Inside the private room, we’re the first to arrive. There’s a bar set up at one end and a bartender, organizing the bottles.
“Champagne?” Jack asks me.
“What are we celebrating?”
Jack grins, that boyish, hopeful grin that makes me so happy. “What aren’t we celebrating?”
The bartender fixes us our drinks, but before I can take a sip, Jack produces an iPad. “I have something for you.”
I narrow my eyes. “An iPad?”
Jack chuckles. “Sure, you can keep the iPad, but let’s play the video on it.”
He stands it up and presses start and the screen comes to life. It’s a video of the road outside of Wilde’s Farm. The camera sweeps down and it’s as if a car is driving along the road with Wilde’s Farm on the left.
“I don’t know if I ever told you this, but I saw you here, outside the farm when I arrived in Star Falls after losing you in New York. I didn’t realize it was you at the time. You were standing by the fence.”
I reach up and stroke the side of his head and we both turn back to the screen. Is this going to be some kind of sentimental film of our history that he’s had made?
The camera passes the farm and then turns right, down a driveway that I know for sure doesn’t exist. “What’s this?” The driveway is flanked by beautiful iris plants that lead up to a huge, two-story, stone-and-timber house. Or hotel maybe. It’s huge.
I glance at Jack, wanting to understand what I’m looking at, but he’s just staring at the screen, smiling. “Look,” he urges me.

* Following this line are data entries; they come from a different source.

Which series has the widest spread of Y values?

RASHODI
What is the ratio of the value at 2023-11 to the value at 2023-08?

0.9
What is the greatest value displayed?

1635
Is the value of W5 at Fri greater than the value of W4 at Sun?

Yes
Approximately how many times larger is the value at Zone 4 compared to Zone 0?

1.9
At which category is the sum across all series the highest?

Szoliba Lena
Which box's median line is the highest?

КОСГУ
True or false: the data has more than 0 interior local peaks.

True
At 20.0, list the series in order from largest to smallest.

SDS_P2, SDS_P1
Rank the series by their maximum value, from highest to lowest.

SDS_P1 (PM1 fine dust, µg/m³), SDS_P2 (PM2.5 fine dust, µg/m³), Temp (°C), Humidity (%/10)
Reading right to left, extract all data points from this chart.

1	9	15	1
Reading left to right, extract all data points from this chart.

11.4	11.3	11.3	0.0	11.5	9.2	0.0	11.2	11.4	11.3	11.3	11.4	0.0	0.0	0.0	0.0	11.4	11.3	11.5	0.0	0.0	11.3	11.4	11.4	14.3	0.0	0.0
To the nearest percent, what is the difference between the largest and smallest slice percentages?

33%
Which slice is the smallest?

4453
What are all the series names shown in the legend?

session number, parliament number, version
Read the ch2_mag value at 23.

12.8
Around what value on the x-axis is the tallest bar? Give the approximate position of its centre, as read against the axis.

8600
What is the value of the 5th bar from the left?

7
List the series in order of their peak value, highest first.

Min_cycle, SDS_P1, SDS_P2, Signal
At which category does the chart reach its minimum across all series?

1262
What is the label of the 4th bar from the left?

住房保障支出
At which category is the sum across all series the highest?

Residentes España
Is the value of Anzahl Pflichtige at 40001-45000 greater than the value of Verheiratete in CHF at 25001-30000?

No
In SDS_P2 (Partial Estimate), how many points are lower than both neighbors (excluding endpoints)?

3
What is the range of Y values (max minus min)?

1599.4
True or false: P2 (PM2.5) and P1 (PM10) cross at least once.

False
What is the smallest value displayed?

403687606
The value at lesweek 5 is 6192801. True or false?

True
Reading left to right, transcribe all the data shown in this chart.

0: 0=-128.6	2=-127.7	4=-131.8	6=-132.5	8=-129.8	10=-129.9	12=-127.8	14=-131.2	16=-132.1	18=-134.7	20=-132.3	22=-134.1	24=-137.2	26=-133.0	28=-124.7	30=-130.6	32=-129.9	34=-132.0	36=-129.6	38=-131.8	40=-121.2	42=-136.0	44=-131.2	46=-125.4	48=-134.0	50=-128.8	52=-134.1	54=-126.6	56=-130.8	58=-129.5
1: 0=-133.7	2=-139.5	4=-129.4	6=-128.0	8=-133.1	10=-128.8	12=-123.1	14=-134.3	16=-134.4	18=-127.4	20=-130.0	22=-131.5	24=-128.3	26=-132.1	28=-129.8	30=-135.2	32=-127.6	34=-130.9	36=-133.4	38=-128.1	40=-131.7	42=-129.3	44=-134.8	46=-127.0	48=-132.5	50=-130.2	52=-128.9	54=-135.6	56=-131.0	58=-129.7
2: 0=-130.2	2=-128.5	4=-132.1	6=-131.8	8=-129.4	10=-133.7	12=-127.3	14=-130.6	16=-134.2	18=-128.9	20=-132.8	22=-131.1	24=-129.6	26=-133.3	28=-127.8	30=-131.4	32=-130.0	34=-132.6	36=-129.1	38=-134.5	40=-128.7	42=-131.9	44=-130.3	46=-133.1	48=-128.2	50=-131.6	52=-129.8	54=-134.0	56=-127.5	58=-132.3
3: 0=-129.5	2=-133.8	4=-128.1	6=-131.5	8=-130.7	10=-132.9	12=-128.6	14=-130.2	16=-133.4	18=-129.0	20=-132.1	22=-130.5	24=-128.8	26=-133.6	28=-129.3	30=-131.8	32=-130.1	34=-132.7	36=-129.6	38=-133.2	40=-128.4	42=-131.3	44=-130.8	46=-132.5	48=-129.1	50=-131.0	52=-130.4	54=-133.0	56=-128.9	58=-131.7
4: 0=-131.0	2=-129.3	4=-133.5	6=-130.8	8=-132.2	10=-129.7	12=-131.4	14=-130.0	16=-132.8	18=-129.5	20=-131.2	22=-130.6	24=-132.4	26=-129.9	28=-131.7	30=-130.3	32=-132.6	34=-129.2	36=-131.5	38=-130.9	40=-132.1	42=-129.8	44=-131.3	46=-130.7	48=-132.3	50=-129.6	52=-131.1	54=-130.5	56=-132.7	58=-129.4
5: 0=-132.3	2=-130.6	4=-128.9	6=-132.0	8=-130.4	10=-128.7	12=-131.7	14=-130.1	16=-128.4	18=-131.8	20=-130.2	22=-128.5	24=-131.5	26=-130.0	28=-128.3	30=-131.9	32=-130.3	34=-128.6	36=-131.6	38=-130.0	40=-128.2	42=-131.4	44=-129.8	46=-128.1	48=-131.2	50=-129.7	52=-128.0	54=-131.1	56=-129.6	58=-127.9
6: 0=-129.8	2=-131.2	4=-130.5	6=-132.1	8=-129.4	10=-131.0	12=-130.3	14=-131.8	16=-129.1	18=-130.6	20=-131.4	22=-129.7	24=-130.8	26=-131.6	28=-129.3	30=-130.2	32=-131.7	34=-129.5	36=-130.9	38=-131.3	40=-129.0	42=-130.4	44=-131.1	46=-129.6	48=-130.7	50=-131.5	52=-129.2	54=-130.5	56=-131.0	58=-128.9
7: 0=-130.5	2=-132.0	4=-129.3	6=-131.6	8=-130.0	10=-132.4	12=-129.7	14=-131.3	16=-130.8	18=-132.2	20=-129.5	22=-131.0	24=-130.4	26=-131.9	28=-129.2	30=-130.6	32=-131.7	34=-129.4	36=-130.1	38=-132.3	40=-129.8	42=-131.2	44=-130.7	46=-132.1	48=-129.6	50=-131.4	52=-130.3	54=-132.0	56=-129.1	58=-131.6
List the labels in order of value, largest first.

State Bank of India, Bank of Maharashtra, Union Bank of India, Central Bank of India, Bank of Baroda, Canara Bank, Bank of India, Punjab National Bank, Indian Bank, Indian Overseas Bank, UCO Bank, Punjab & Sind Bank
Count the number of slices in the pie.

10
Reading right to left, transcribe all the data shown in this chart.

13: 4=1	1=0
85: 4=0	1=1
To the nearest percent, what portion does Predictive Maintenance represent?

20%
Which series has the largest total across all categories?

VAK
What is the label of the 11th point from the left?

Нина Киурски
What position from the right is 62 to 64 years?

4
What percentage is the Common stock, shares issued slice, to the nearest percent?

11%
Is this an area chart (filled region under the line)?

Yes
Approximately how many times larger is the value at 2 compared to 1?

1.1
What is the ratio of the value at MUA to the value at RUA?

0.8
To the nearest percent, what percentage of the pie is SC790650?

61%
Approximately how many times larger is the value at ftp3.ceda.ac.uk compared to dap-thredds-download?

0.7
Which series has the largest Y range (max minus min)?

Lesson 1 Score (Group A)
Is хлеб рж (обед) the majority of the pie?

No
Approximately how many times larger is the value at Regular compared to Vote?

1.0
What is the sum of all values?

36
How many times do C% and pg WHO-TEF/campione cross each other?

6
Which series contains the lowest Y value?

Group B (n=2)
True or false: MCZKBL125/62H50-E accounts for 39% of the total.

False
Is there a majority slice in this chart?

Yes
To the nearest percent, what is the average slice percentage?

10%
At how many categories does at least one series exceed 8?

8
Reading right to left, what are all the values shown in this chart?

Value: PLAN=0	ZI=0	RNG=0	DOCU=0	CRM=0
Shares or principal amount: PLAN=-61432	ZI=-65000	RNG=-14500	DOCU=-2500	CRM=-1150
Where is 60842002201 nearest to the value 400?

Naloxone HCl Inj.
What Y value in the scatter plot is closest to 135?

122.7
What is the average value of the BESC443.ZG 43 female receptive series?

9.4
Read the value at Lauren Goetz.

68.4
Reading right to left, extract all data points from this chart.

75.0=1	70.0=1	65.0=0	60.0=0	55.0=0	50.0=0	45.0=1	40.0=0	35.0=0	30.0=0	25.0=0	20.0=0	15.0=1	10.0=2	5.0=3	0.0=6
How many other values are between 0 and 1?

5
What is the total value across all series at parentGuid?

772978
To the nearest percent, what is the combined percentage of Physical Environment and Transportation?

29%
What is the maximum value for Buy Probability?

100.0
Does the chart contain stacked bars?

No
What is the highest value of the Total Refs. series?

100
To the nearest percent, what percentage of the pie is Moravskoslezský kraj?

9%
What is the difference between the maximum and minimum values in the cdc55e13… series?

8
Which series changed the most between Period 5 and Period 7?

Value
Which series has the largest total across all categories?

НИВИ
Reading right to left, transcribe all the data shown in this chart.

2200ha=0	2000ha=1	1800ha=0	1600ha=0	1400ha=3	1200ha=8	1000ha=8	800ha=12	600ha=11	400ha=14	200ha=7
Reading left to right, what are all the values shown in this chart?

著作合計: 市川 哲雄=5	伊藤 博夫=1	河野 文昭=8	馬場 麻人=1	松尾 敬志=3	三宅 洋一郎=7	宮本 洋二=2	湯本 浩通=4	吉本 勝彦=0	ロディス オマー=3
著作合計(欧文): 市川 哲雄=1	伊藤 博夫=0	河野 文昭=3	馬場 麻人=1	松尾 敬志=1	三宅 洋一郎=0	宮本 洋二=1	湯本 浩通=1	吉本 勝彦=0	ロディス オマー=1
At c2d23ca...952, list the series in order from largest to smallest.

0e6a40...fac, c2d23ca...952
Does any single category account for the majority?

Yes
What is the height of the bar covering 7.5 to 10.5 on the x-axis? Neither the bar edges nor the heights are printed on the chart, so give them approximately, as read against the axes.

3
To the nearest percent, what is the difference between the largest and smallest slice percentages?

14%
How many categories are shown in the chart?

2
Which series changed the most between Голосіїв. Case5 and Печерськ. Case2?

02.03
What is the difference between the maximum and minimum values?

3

The camera is giving a bird’s-eye view of the house, a pool behind it, and what looks like an ornamental pond, overlooked by various balconies and terraces at the back of the house. Then the camera sweeps down into the drive and it’s as if a person enters the building. Inside is a huge entryway with thirty-foot ceilings and a stone fireplace.
“What is happening?” I ask. “What is this place?”
“It’s just a suggestion of what we can build there. Obviously we can change whatever we like, but the land is ours.”
“The land?”
“I bought the land opposite Wilde’s Farm. I thought it would be a perfect place to build our home in Star Falls.”
My heart soars in my chest. “You bought land—why didn’t you tell me?”
“I probably should have. I just wanted to surprise you. Plus I didn’t want you to tell me all the reasons we didn’t need somuch. If I could buy the entire goddamn town, I would. I have so much to be thankful to Star Falls for.”
“Star Falls doesn’t need you to buy it. You just need to believe in its magic.”
“Oh, I do already.” He grins at me. “So, you like it?” He lifts his chin at the iPad. “We can build whatever you want to build on there. I just wanted to get something together that looked like a home?—”
“A mansion,” I correct him.
He shrugs. “I know we’ll also have a place in New York, but this is the place we’re going to have everyone stay. Our kids are going to grow up here. We need the space. And then, if your father needs to move in later on—there’s a guest cottage in these plans. I don’t know if Bray will want to take over your family home one day. If he does, there’s room for your dad to stay with us.”
Jack has thought of everything and everyone. He’s the most generous, thoughtful man I know. New York was lucky to have him as long as she did.
He’s mine now.
I wrap my arms around his neck and lift myself up on tiptoes, pressing my lips to his, just as the doors to the dining room fly open and voices crash in, disturbing our moment. But they’re more than welcome.
“I’m Sophia.” A beautiful woman pulls me into a hug before Jack can start the introductions. “I’m Worth’s wife. I’m so happy to meet you. I just knew Jack would fall hard when he found the right woman. Someone to make him believe in love.”
My heart aches a little for the Jack before me. And for the me before Jack. We were both lost before we found each other. Together we’re the best versions of ourselves. We’re stronger. Happier. Better in every way.
“I’ve heard so much about you,” I say. “And Worth. And all of you.”
“I’m Jules.” Another woman pulls me in for a hug. Then Juniper and Rosey and someone else who must have been Efa.